BACKGROUND: The force-velocity-power (FVP) profile is used to describe dynamic force production capacities, which is of great interest in training high performance athletes. However, FVP may serve a new additional tool for cardiac rehabilitation (CR) of coronary artery disease (CAD) patients. The aim of this study was to compare the FVP profile between two populations: CAD patients vs. healthy participants (HP). METHODS: Twenty-four CAD patients (55.8 ± 7.1 y) and 24 HP (52.4 ± 14.8 y) performed two sprints of 8 s on a Monark cycle ergometer with a resistance corresponding to 0.4 N/kg × body mass for men and 0.3 N/kg × body mass for women. The theoretical maximal force (F 0) and velocity (V 0), the slope of the force-velocity relationship (S fv) and the maximal mechanical power output (P max) were determined. RESULTS: The P max (CAD: 6.86 ± 2.26 W.kg-1 vs. HP: 9.78 ± 4.08 W.kg-1, p = 0.003), V 0 (CAD: 5.10 ± 0.82 m.s-1 vs. HP: 5.79 ± 0.97 m.s-1, p = 0.010), and F 0 (CAD: 1.35 ± 0.38 N.kg-1 vs.
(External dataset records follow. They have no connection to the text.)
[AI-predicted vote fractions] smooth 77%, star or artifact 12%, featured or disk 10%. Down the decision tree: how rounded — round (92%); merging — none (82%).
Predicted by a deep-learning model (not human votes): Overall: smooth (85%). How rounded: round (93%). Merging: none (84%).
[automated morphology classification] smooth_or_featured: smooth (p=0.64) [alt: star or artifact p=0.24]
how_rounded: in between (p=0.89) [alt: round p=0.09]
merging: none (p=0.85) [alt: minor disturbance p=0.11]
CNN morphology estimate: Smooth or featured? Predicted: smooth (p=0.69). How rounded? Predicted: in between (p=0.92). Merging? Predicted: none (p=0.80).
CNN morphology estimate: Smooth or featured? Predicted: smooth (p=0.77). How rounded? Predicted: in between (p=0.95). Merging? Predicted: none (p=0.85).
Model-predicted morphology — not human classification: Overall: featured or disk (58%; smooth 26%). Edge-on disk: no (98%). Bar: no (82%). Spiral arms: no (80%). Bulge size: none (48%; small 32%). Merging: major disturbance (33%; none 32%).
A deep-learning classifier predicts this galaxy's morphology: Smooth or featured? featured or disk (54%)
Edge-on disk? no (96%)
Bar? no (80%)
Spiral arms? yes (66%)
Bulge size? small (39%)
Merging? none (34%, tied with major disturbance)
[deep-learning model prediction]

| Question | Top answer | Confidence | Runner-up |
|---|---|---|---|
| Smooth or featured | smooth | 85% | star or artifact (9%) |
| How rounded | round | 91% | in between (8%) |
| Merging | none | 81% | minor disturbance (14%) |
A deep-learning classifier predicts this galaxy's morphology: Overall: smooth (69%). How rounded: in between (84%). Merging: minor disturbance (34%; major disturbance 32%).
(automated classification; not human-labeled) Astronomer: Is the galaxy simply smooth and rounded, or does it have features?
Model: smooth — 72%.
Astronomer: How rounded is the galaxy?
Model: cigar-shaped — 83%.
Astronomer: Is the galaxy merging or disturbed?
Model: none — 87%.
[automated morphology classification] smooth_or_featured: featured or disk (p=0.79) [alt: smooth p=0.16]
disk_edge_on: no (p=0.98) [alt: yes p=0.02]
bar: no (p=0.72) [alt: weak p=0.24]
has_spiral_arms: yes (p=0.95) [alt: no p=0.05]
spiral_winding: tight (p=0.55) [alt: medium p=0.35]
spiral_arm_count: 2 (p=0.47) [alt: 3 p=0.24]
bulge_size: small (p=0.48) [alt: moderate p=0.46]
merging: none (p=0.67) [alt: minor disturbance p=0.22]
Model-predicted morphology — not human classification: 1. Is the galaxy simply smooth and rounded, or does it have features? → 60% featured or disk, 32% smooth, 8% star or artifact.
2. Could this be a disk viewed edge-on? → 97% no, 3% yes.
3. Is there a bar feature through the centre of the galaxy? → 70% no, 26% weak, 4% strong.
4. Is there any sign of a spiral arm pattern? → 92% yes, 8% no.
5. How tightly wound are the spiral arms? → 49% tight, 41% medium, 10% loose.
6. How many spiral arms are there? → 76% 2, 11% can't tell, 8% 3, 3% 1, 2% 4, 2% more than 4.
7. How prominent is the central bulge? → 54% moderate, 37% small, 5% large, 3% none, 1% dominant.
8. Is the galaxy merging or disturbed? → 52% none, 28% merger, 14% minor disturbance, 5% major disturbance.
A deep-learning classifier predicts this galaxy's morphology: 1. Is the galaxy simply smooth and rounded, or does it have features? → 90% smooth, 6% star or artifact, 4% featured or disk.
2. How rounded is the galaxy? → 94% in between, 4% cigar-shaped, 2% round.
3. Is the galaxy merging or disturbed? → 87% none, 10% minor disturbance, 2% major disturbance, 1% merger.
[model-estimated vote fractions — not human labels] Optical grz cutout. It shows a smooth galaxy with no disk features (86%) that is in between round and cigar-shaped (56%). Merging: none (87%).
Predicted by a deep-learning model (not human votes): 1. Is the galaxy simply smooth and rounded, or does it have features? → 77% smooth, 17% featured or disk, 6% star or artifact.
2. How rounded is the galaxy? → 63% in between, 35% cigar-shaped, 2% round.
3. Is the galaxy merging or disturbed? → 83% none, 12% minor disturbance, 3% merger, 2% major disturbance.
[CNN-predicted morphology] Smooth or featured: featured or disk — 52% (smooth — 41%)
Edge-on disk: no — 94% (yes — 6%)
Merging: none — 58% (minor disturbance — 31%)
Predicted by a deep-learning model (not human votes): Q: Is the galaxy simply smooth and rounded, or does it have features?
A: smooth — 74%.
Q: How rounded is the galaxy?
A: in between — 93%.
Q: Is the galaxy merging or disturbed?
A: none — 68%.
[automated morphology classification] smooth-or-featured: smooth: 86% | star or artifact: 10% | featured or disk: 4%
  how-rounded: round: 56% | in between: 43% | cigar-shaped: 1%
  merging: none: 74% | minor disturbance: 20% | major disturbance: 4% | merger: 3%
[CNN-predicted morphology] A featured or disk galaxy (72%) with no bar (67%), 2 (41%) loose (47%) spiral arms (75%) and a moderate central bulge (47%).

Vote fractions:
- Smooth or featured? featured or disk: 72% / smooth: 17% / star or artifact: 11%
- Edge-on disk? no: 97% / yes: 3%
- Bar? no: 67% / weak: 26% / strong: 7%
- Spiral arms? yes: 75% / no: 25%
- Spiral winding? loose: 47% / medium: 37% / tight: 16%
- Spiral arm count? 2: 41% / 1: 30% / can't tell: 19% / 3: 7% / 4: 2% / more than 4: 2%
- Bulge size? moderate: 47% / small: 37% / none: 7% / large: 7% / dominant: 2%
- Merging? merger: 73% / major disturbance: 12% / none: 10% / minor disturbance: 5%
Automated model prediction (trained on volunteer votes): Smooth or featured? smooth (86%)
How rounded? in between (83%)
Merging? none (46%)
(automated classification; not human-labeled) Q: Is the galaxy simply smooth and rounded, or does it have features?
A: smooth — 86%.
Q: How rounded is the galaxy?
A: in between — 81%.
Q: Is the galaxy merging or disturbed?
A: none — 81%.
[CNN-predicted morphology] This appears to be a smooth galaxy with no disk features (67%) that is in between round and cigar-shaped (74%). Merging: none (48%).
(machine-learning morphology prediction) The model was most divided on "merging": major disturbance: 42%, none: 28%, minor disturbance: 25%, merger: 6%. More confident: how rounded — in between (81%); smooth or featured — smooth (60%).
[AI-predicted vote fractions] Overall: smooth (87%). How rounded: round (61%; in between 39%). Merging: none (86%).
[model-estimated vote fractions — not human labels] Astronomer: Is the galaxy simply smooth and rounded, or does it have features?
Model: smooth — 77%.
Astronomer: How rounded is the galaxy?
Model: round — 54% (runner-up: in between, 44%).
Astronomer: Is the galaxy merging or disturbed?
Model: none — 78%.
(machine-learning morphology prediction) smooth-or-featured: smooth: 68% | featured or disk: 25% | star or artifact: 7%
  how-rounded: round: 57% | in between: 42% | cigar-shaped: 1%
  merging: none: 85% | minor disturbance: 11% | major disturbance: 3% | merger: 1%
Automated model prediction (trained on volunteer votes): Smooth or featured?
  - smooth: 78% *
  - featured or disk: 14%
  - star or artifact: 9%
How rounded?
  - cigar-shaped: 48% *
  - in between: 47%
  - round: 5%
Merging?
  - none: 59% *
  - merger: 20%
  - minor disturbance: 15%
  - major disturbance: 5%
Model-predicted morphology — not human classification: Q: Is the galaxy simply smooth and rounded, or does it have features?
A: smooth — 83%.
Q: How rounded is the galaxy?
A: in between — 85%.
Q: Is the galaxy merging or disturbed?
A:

HP: 1.65 ± 0.51 N.kg-1, p = 0.039) were significantly higher in HP than in CAD. No significant difference appeared in Sfv (CAD: -0.27 ± 0.07 N.kg-1.m.s-1 vs. HS: -0.28 ± 0.07 N.kg-1.m.s-1, p = 0.541). CONCLUSION: The lower maximal power in CAD patients was related to both a lower V 0 and F 0. Physical inactivity, sedentary time and high cardiovascular disease (CVD) risk may explain this difference of force production at both high and low velocities between the two groups.